- **Brief**: Nothing belongs in the answer except the lines of the material that include "with".

====

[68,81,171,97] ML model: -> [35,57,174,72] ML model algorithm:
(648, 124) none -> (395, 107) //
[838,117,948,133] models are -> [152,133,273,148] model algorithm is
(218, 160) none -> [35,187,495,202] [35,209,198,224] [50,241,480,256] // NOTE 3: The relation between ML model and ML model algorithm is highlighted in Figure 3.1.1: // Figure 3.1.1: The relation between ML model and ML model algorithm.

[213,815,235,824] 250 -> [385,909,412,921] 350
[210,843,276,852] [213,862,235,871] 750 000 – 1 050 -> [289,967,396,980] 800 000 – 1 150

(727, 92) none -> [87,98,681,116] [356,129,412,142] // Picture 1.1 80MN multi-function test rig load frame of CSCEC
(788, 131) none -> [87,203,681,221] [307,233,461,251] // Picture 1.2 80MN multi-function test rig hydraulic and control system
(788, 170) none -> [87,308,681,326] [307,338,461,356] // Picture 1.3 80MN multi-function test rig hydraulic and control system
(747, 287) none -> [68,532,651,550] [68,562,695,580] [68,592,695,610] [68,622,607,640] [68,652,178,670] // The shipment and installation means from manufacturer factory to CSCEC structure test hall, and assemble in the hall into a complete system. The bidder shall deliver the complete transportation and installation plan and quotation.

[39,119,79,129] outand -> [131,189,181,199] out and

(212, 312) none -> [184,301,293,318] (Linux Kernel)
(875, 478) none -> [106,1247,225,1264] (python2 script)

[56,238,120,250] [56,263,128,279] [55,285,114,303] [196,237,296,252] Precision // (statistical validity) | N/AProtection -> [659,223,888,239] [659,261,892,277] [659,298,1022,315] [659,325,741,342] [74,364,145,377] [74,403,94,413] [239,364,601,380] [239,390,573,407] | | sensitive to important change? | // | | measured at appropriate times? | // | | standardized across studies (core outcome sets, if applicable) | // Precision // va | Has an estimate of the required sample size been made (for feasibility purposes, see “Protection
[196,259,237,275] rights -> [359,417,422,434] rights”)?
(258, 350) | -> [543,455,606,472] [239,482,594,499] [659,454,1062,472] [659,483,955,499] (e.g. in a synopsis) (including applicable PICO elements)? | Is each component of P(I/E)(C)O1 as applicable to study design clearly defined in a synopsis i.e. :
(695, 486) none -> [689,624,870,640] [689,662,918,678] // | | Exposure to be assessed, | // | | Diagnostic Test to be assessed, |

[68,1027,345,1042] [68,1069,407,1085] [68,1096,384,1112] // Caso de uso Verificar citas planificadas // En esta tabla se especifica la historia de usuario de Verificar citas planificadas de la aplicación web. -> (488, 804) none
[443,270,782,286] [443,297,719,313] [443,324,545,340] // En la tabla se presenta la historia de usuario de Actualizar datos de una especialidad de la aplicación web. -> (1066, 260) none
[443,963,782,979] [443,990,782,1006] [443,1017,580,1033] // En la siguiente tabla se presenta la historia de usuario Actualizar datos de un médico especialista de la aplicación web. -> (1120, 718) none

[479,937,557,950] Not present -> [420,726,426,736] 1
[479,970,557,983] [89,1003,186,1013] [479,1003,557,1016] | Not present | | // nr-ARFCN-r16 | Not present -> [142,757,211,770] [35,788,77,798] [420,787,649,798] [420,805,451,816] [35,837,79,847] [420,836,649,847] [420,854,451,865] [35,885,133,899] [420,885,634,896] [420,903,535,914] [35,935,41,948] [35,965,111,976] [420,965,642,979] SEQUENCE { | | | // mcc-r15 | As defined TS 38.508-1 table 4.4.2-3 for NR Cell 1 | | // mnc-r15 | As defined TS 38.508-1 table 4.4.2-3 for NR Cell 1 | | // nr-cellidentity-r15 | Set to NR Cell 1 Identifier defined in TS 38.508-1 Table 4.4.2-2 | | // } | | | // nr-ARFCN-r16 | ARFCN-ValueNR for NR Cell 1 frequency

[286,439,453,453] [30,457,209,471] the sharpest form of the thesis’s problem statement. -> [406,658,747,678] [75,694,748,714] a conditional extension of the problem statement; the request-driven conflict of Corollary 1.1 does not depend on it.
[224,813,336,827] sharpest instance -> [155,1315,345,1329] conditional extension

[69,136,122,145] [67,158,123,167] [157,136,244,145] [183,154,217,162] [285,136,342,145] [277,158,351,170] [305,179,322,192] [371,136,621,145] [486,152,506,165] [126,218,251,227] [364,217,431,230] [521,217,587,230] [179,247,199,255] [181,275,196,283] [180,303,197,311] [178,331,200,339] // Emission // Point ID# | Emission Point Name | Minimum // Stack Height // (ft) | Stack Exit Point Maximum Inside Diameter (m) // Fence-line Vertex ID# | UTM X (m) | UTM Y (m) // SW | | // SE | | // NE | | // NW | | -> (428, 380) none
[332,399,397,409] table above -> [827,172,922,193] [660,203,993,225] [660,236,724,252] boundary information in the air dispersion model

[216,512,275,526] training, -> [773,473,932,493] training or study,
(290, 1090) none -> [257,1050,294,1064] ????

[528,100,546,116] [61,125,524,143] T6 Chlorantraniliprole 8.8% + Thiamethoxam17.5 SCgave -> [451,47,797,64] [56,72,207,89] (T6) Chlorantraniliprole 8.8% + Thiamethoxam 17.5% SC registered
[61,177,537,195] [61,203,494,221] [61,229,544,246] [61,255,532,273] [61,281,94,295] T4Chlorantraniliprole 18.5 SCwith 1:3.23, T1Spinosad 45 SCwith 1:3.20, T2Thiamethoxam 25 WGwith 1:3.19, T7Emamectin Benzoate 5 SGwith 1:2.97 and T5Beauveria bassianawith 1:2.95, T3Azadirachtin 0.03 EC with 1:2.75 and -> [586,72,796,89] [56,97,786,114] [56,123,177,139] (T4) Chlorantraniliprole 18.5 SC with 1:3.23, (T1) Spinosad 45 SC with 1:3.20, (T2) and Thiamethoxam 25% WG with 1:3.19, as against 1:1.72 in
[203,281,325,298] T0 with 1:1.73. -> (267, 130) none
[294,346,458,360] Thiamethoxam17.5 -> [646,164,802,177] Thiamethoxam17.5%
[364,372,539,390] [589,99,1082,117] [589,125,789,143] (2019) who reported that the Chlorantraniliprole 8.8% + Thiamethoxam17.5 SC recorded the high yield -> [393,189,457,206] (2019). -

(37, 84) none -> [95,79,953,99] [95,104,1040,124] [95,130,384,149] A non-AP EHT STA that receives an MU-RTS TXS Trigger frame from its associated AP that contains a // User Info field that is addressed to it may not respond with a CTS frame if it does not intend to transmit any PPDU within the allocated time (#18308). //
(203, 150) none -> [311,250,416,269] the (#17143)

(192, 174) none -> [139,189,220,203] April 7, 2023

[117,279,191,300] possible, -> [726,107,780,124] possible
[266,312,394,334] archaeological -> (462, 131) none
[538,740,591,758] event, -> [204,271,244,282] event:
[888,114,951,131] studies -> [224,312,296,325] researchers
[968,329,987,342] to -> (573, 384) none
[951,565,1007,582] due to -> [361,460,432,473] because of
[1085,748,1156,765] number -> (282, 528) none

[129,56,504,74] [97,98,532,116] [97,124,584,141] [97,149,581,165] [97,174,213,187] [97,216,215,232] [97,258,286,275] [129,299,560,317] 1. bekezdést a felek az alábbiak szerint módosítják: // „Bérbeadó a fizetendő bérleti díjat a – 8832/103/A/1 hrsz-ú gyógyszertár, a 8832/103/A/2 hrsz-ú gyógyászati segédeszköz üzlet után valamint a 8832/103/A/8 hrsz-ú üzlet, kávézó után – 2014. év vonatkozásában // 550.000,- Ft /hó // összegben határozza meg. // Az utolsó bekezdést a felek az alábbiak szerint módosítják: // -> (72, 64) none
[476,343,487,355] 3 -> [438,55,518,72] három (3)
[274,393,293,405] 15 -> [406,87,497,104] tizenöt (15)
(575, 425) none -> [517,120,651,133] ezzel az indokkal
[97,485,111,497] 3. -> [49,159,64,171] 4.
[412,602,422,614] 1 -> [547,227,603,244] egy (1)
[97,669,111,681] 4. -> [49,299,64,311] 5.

====

- **Answer area**:
[61,177,537,195] [61,203,494,221] [61,229,544,246] [61,255,532,273] [61,281,94,295] T4Chlorantraniliprole 18.5 SCwith 1:3.23, T1Spinosad 45 SCwith 1:3.20, T2Thiamethoxam 25 WGwith 1:3.19, T7Emamectin Benzoate 5 SGwith 1:2.97 and T5Beauveria bassianawith 1:2.95, T3Azadirachtin 0.03 EC with 1:2.75 and -> [586,72,796,89] [56,97,786,114] [56,123,177,139] (T4) Chlorantraniliprole 18.5 SC with 1:3.23, (T1) Spinosad 45 SC with 1:3.20, (T2) and Thiamethoxam 25% WG with 1:3.19, as against 1:1.72 in
[203,281,325,298] T0 with 1:1.73. -> (267, 130) none
(37, 84) none -> [95,79,953,99] [95,104,1040,124] [95,130,384,149] A non-AP EHT STA that receives an MU-RTS TXS Trigger frame from its associated AP that contains a // User Info field that is addressed to it may not respond with a CTS frame if it does not intend to transmit any PPDU within the allocated time (#18308). //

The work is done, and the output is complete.